One thing that both religious and secular history ought to be able to agree on is that Jesus of Nazareth was at the very least a great teacher. Islam and the Koran also recognize him as an esteemed prophet. As an important figure in history, he was ultimately put to death for how he lived and what he taught as he stood up to the religious and secular forces of that age.
Part of what he taught was to “baptize” those who embrace his teachings as a recognizable sign of the new life, empowerment and togetherness those very teachings bring us, especially as a “collective” sharing a common path on life’s journey.
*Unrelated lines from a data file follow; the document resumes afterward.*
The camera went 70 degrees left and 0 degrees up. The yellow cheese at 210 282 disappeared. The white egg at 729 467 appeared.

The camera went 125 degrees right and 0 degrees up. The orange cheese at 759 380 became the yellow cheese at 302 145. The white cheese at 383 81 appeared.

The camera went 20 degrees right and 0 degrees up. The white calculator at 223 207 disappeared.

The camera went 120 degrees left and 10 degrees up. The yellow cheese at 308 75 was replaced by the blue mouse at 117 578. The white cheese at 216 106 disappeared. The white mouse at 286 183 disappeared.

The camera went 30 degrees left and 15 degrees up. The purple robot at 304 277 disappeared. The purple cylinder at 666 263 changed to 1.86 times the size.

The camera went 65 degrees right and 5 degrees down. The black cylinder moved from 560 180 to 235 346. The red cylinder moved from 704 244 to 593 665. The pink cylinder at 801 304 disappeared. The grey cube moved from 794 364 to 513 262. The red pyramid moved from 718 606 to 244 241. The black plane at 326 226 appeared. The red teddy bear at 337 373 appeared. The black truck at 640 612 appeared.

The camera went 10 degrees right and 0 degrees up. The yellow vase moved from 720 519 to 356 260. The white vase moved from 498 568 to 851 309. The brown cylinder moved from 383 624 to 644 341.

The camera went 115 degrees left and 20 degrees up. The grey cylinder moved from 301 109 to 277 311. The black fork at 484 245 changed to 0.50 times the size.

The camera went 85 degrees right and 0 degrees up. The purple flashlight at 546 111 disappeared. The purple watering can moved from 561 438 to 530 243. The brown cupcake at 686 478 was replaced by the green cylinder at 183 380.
He also taught to collectively come together in a “Meal of Remembrance” so that we might honor the sacrifice it took (and still takes) to speak truth to power. It’s a practice that empowers us toward liberation from anything and anyone that seeks to deceive or oppress us in this life. Ultimately, it’s a communal meal that exemplifies the oneness we believe we’re created to share as a human family. It serves to help focus us on a common purpose in life (the experience of “Unconditional Love” in its many forms), above and beyond our differences.
So, yes, we embrace these sacramental ideologies when we gather while also acknowledging that each Dinner Gathering will shape its own unique, collective approach for walking together in faith. We also embrace other wisdom teachings and spiritual practices people may bring to the table that can point us to similar truths along this journey of life.